内田裕也さん(右)とも親交があった萩原健一さん
Photo By スポニチ

 「ショーケン」の愛称で親しまれ、ドラマ「傷だらけの天使」「前略おふくろ様」などで活躍した俳優の萩原健一(はぎわら・けんいち、本名敬三=けいぞう)さんが26日午前10時30分、消化管間質腫瘍のため都内の病院で死去した。68歳。埼玉県出身。葬儀・告別式は27日に近親者で行った。17日に亡くなった内田裕也さん(享年79)に続く芸能界の“暴れん坊”の悲報に衝撃が走った。

 萩原さんは2011年から闘病。本人の強い希望で病名の公表を控えていた。体調が急変したのは25日。自宅で倒れ、救急搬送された。26日に夫人でモデルの冨田リカ(57)に見守られ、静かに最期を迎えた。

 倒れる前日の24日、冨田はブログに夫妻がジムでトレーニングする写真を掲載。バランスボールに乗る萩原さんは、しっかりした表情を見せていた。冨田は「最期はとても穏やかで安らかに、ゆっくりゆっくり、眠るように息をひきとりました」と明かした。お別れの会や偲(しの)ぶ会を行う予定はない。

 萩原さんは18日、70年代から親交のあった内田さんの訃報に接してコメント。「近々、企画書を持って裕也さんと共演することを楽しみにしていましたが、奥さま(樹木希林さん)のご不幸があり、タイミングを逸しました」。無念さをにじませたが、すぐ後を追うように逝ってしまった。

 希代の暴れん坊だった。本名は敬三だが少年時代、なぜか「ケンちゃん」と呼ばれた。当時の不良仲間で「ダイケン」「チューケン」「ショーケン」と大・中・小の流れで呼び分けたのがニックネームの由来になった。

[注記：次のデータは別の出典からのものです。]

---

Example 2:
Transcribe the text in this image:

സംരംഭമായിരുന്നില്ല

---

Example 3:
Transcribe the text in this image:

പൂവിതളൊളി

 中学時代に「ザ・テンプターズ」に加入すると、1967年に「ザ・スパイダース」の弟分バンドとしてデビュー。「エメラルドの伝説」などがヒットし、「ザ・タイガース」とGSブーム全盛期をけん引した。だが、当人は音楽性を好まず「一日も早くやめたい」と思っていたという。

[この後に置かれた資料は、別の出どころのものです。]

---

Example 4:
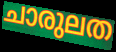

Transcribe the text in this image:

ചാരുലത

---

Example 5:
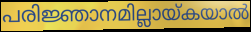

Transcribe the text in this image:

പരിജ്ഞാനമില്ലായ്കയാൽ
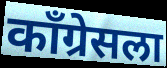
काँग्रेसला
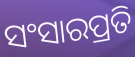
ସଂସାରପ୍ରତି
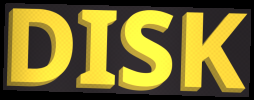
DISK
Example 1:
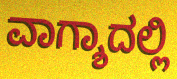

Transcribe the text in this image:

 タイガースとはライバル関係で、ジュリーこと沢田研二(70)と人気を二分した。70年の解散後、その沢田や岸部一徳(72)らとロックバンド「PYG(ピッグ)」を結成。沢田とツインボーカルを組んだが、2人のファンが対立。PYGも1年ほどで消滅した。

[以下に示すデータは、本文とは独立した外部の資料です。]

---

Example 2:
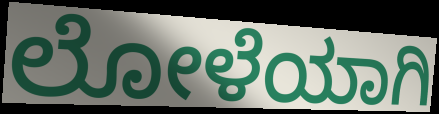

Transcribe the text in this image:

ಲೋಳೆಯಾಗಿ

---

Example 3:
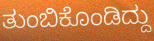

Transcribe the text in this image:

ತುಂಬಿಕೊಂಡಿದ್ದು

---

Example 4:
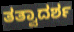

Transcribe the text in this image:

ತತ್ವಾದರ್ಶ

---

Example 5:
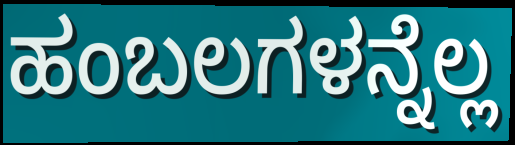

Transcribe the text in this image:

ಹಂಬಲಗಳನ್ನೆಲ್ಲ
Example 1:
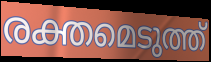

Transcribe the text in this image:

രക്തമെടുത്ത്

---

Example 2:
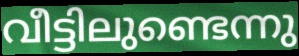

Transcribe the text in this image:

വീട്ടിലുണ്ടെന്നു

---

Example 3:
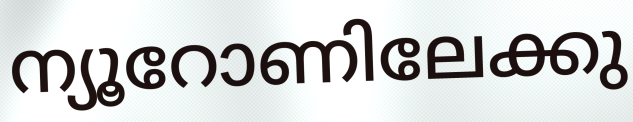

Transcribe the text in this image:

ന്യൂറോണിലേക്കു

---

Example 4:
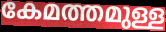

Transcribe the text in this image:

കേമത്തമുള്ള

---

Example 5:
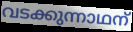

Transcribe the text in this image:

വടക്കുന്നാഥന്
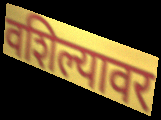
वशिल्यावर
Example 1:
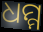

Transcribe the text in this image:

ଧମ୍ମ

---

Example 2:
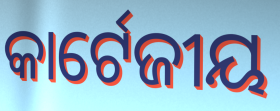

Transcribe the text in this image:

କାର୍ଟେଜୀୟ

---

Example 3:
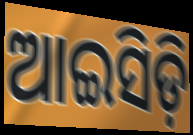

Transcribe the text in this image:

ଆଇସିଡ଼ି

 その後は俳優業へとシフトして成功を収めた。72年の映画「約束」が好評で、ドラマ「太陽にほえろ!」では最初に殉職した新人刑事マカロニ役を熱演。立ち小便の最中に通り魔に刺されて息絶える殉職シーンは注目を集めた。「傷だらけの天使」や「前略おふくろ様」などの主演ドラマが次々ヒットし、映画「八つ墓村」や「影武者」にも出演。絶頂期を迎えた。

 80年代以降は私生活でワイドショーをにぎわせた。数多くの女性と浮名を流し、モデル小泉一十三さん、女優いしだあゆみ(71)らと結婚。11年の冨田との結婚が4度目だった。大麻所持や恐喝未遂などで逮捕歴も多々あり、お騒がせ俳優の印象も強かった。

 昨年、NHKで放送されたドラマ「不惑のスクラム」にも出演。円熟味を感じさせる演技が話題を呼んでいた。

 《自宅応答なし》都内にある萩原さんの自宅マンション前には、訃報を受けて約30人の報道陣が詰め掛けた。インターホンを押しても応答はなく、周辺はひっそりと静まりかえっていた。マンションの住人の男性は「えっ、ショーケンさんが亡くなられたんですか」と驚いた様子だった。

 ◆萩原 健一(はぎわら・けんいち、本名敬三=けいぞう)1950年(昭25)7月26日生まれ、埼玉県与野市(現さいたま市)出身。鮮魚店に生まれ、幼少期から映画や音楽に触れて育つ。俳優としては、74年「傷だらけの天使」、75年「前略おふくろ様」などのドラマに主演。74年の映画「青春の蹉跌(さてつ)」で、キネマ旬報ベスト・テン最優秀主演男優賞を受賞。ソロ歌手で「大阪で生まれた女」「愚か者よ」などもヒット。